El traspaso del asturiano, que se cerró en doce millones de euros, llevó a Zaragoza a tres delanteros. Ésa fue la fórmula que empleó Alfonso Solans, eterno presidente del club, para callar las voces críticas de sus aficionados. La marcha de Villa se reemplazó con la contratación del brasileño Ewerthon (2,3 millones de euros), la del argentino Diego Milito, avalado por una buena campaña en Génova, y la del catalán Sergio García, que en el Levante se hizo más popular por sus peinados que por sus goles.

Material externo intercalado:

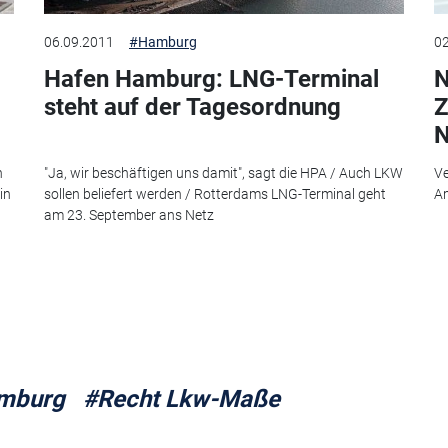
06.09.2011
#Hamburg
02
Hafen Hamburg: LNG-Terminal
N
steht auf der Tagesordnung
Z
N
n
"Ja, wir beschäftigen uns damit", sagt die HPA / Auch LKW
Ve
in
sollen beliefert werden / Rotterdams LNG-Terminal geht
Am
am 23. September ans Netz
mburg
#Recht Lkw-Maße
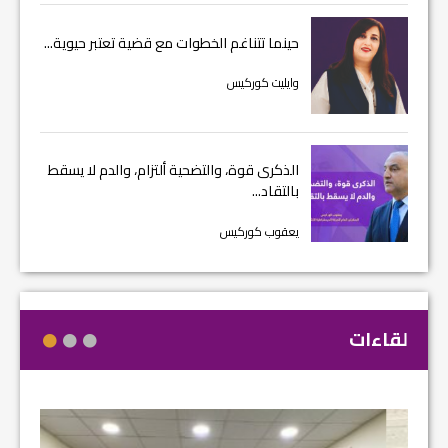
حينما تتناغم الخطوات مع قضية تعتبر حيوية...
وايليت كوركيس
الذكرى قوة، والتضحية ألتزام، والدم لا يسقط
بالتقاد...
يعقوب كوركيس
لقاءات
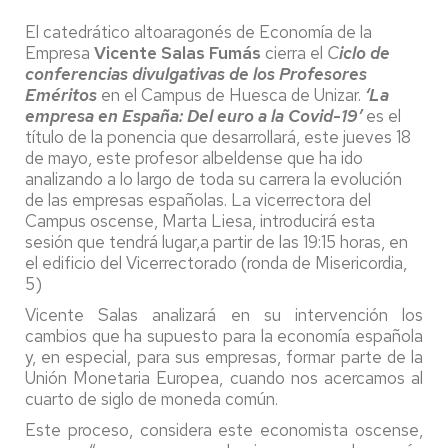
El catedrático altoaragonés de Economía de la
Empresa
Vicente Salas Fumás
cierra el
C
iclo de
conferencias divulgativas de los Profesores
Eméritos
en el Campus de Huesca de Unizar.
‘La
empresa en España: Del euro a la Covid-19’
es el
título de la ponencia que desarrollará, este jueves 18
de mayo, este profesor albeldense que ha ido
analizando a lo largo de toda su carrera la evolución
de las empresas españolas. La vicerrectora del
Campus oscense, Marta Liesa, introducirá esta
sesión que tendrá lugar,a partir de las 19:15 horas, en
el edificio del Vicerrectorado (ronda de Misericordia,
5)
Vicente Salas analizará en su intervención los
cambios que ha supuesto para la economía española
y, en especial, para sus empresas, formar parte de la
Unión Monetaria Europea, cuando nos acercamos al
cuarto de siglo de moneda común.
Este proceso, considera este economista oscense,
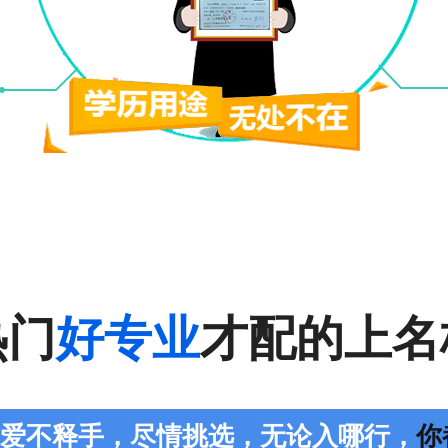
热门
好专业
才配的上名
您爱不释手，尽情挑选，无论入哪行，
你都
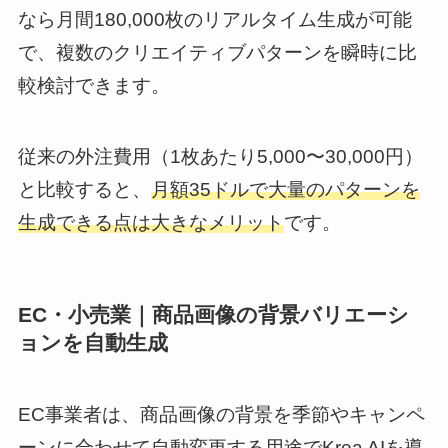
なら月間180,000枚のリアルタイム生成が可能
で、複数のクリエイティブパターンを瞬時に比
較検討できます。
従来の外注費用（1枚あたり5,000〜30,000円）
と比較すると、
月額35ドルで大量のパターンを
生成できる点は大きなメリット
です。
EC・小売業｜商品画像の背景バリエーシ
ョンを自動生成
EC事業者は、商品画像の背景を季節やキャンペ
ーンに合わせて自動変更する用途でKrea AIを導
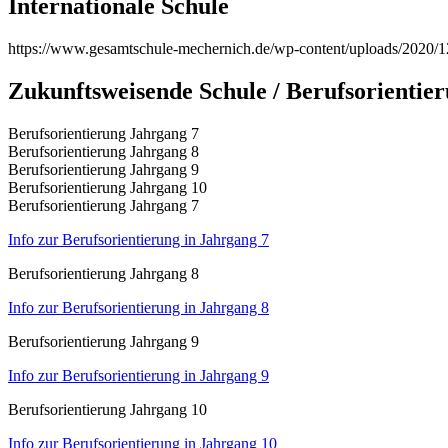
Internationale Schule
https://www.gesamtschule-mechernich.de/wp-content/uploads/2020/1
Zukunftsweisende Schule / Berufsorientie
Berufsorientierung Jahrgang 7
Berufsorientierung Jahrgang 8
Berufsorientierung Jahrgang 9
Berufsorientierung Jahrgang 10
Berufsorientierung Jahrgang 7
Info zur Berufsorientierung in Jahrgang 7
Berufsorientierung Jahrgang 8
Info zur Berufsorientierung in Jahrgang 8
Berufsorientierung Jahrgang 9
Info zur Berufsorientierung in Jahrgang 9
Berufsorientierung Jahrgang 10
Info zur Berufsorientierung in Jahrgang 10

Los dos primeros son habituales en los esquemas de Víctor mientras que Sergio García, que cada día que pasa lleva el mismo camino que Portillo en el Real Madrid, está muy lejos de ser determinante. Entre el mayor de los Milito y Ewerthon han marcado doce goles. La suma está dos por encima de los obtenidos por Villa antes del parón invernal de la pasada campaña.
Remontar la crisis
La aparente placidez en la que ahora se mueve el Zaragoza, al que la victoria sobre el Athletic le dejó a una escasa distancia del segundo corte bueno del campeonato - el de los equipos que persiguen la séptima plaza del Sevilla (26 puntos)-, le ha costado más de un sufrimiento. Es más, el puesto de Víctor Muñoz ha peligrado en varias ocasiones. Y en el club dicen que le habían buscado sustituto.
El técnico aragonés, que en verano firmó una rocambolesca renovación en la que un día decían desde el consejo de administración que entraba en sus planes y al día siguiente anunciaban a los cuatro vientos que no era el elegido, ha estado al borde de la destitución en varias ocasiones.
Ganar el primer partido de Liga le llevó cuatro jornadas. El Zaragoza doblegó a Osasuna (3-1) el 21 de septiembre y encontrar otra victoria le tuvo en faena hasta que el pasado 4 de diciembre, cuando superó al Cádiz en el Carranza. Ese día, Víctor se jugó la cabeza. Sabía que si su equipo, que la jornada anterior había caído en La Romareda con el Sevilla, no volvía con los tres puntos, sería despedido. El sudor frío que le recorrió el cuerpo la tarde gaditana se convirtió en refuerzo moral cuando una semana más tarde sacó adelante su compromiso casero contra el Celta. El círculo del éxito se amplía después de empatar con el Espanyol a domicilio el último fin de semana del campeonato y de remontar un 0-2 al Athletic para despedir 2005 con un 3-2 que le da alas ahora que le toca visita a Mendizorroza, donde ya le aguarda un Alavés en estado de extrema necesidad.